Everyone should go read the entire article.
Weaning Evangelicals Off the Word—Part 1
 
Most of the above are not my cup of tea either, Dor, but could you explain what "visually translated Bibles" means?


I'm thinking about the pre-literate days of Christianity, when pictures and symbols were commonly used to tell the message of the Bible. If I recall correctly, even the history of stained glass windows is that they were visual teaching tools before the translation of the Bible into all the languages.

Aren't pictures a form of translation to a common language?

luna
 
Most of the above are not my cup of tea either, Dor, but could you explain what "visually translated Bibles" means?


I'm thinking about the pre-literate days of Christianity, when pictures and symbols were commonly used to tell the message of the Bible. If I recall correctly, even the history of stained glass windows is that they were visual teaching tools before the translation of the Bible into all the languages.

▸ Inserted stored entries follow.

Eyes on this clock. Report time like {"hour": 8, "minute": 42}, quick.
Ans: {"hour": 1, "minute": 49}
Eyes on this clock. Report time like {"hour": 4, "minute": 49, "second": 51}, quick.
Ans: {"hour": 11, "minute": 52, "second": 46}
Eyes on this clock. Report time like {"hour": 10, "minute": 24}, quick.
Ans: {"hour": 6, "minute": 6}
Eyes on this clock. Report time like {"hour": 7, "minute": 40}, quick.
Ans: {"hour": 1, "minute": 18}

Aren't pictures a form of translation to a common language?

luna
Actually Luna if you read the entire article and look at more of the sight you will see when they refer to "visually translated Bibles" refers more to movies based on scripture where the director's "interpretation" becomes more inportant the the actual biblical account.
 
Actually Luna if you read the entire article and look at more of the sight you will see when they refer to "visually translated Bibles" refers more to movies based on scripture where the director's "interpretation" becomes more inportant the the actual biblical account.